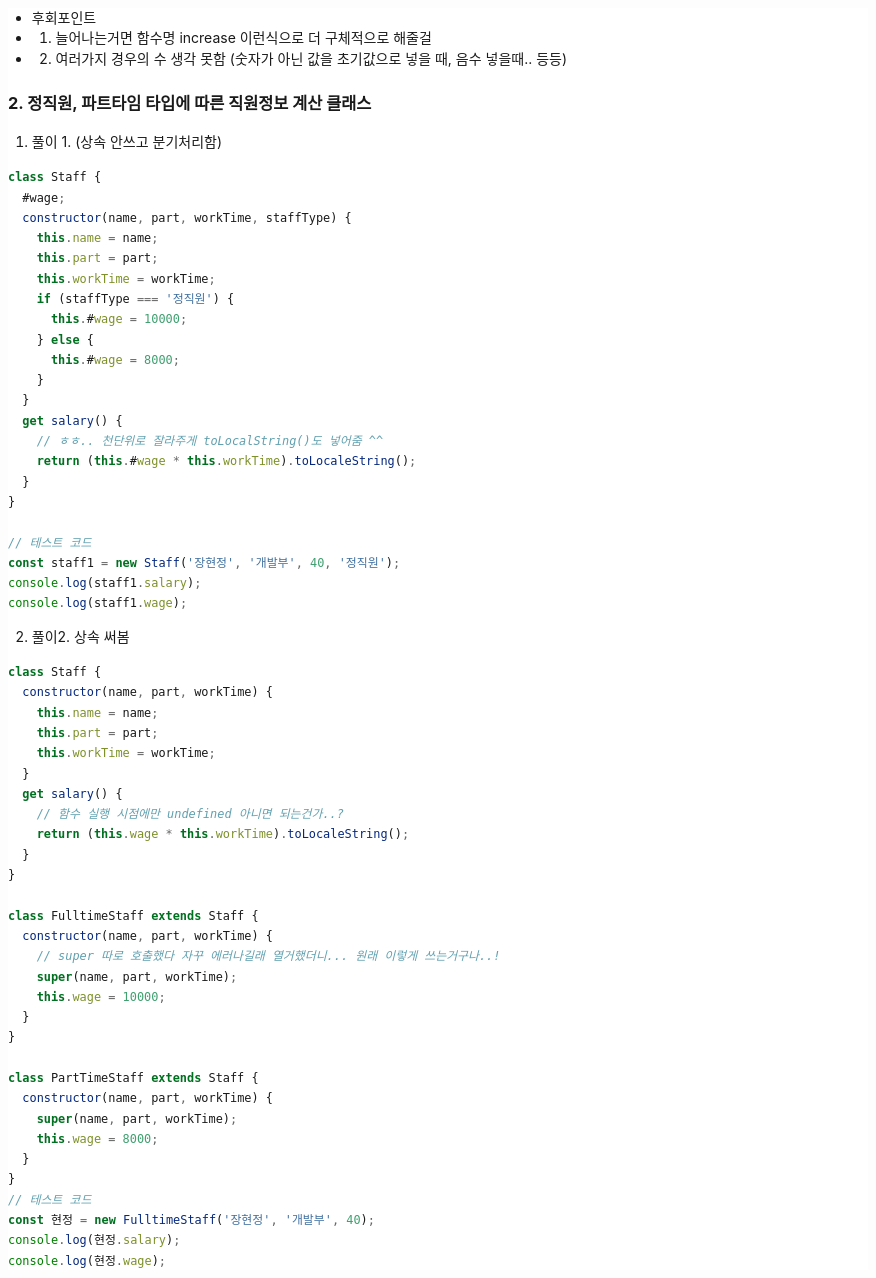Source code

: - 후회포인트
- 1. 늘어나는거면 함수명 increase 이런식으로 더 구체적으로 해줄걸
- 2. 여러가지 경우의 수 생각 못함 (숫자가 아닌 값을 초기값으로 넣을 때, 음수 넣을때.. 등등)

### 2. 정직원, 파트타임 타입에 따른 직원정보 계산 클래스

1. 풀이 1. (상속 안쓰고 분기처리함)

```js
class Staff {
  #wage;
  constructor(name, part, workTime, staffType) {
    this.name = name;
    this.part = part;
    this.workTime = workTime;
    if (staffType === '정직원') {
      this.#wage = 10000;
    } else {
      this.#wage = 8000;
    }
  }
  get salary() {
    // ㅎㅎ.. 천단위로 잘라주게 toLocalString()도 넣어줌 ^^
    return (this.#wage * this.workTime).toLocaleString();
  }
}

// 테스트 코드
const staff1 = new Staff('장현정', '개발부', 40, '정직원');
console.log(staff1.salary);
console.log(staff1.wage);
```

2. 풀이2. 상속 써봄

```js
class Staff {
  constructor(name, part, workTime) {
    this.name = name;
    this.part = part;
    this.workTime = workTime;
  }
  get salary() {
    // 함수 실행 시점에만 undefined 아니면 되는건가..?
    return (this.wage * this.workTime).toLocaleString();
  }
}

class FulltimeStaff extends Staff {
  constructor(name, part, workTime) {
    // super 따로 호출했다 자꾸 에러나길래 열거했더니... 원래 이렇게 쓰는거구나..!
    super(name, part, workTime);
    this.wage = 10000;
  }
}

class PartTimeStaff extends Staff {
  constructor(name, part, workTime) {
    super(name, part, workTime);
    this.wage = 8000;
  }
}
// 테스트 코드
const 현정 = new FulltimeStaff('장현정', '개발부', 40);
console.log(현정.salary);
console.log(현정.wage);
```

▬▬▬▬▬▬▬▬▬▬

> [GOAL OF THE EXERCISE]: Repeat the entries exactly, without pictures.

> [WRITTEN RESPONSE]:
Source code

: - 후회포인트
- 1. 늘어나는거면 함수명 increase 이런식으로 더 구체적으로 해줄걸
- 2. 여러가지 경우의 수 생각 못함 (숫자가 아닌 값을 초기값으로 넣을 때, 음수 넣을때.. 등등)

### 2. 정직원, 파트타임 타입에 따른 직원정보 계산 클래스

1. 풀이 1. (상속 안쓰고 분기처리함)

```js
class Staff {
  #wage;
  constructor(name, part, workTime, staffType) {
    this.name = name;
    this.part = part;
    this.workTime = workTime;
    if (staffType === '정직원') {
      this.#wage = 10000;
    } else {
      this.#wage = 8000;
    }
  }
  get salary() {
    // ㅎㅎ.. 천단위로 잘라주게 toLocalString()도 넣어줌 ^^
    return (this.#wage * this.workTime).toLocaleString();
  }
}

// 테스트 코드
const staff1 = new Staff('장현정', '개발부', 40, '정직원');
console.log(staff1.salary);
console.log(staff1.wage);
```

2. 풀이2. 상속 써봄

```js
class Staff {
  constructor(name, part, workTime) {
    this.name = name;
    this.part = part;
    this.workTime = workTime;
  }
  get salary() {
    // 함수 실행 시점에만 undefined 아니면 되는건가..?
    return (this.wage * this.workTime).toLocaleString();
  }
}

class FulltimeStaff extends Staff {
  constructor(name, part, workTime) {
    // super 따로 호출했다 자꾸 에러나길래 열거했더니... 원래 이렇게 쓰는거구나..!
    super(name, part, workTime);
    this.wage = 10000;
  }
}

class PartTimeStaff extends Staff {
  constructor(name, part, workTime) {
    super(name, part, workTime);
    this.wage = 8000;
  }
}
// 테스트 코드
const 현정 = new FulltimeStaff('장현정', '개발부', 40);
console.log(현정.salary);
console.log(현정.wage);
```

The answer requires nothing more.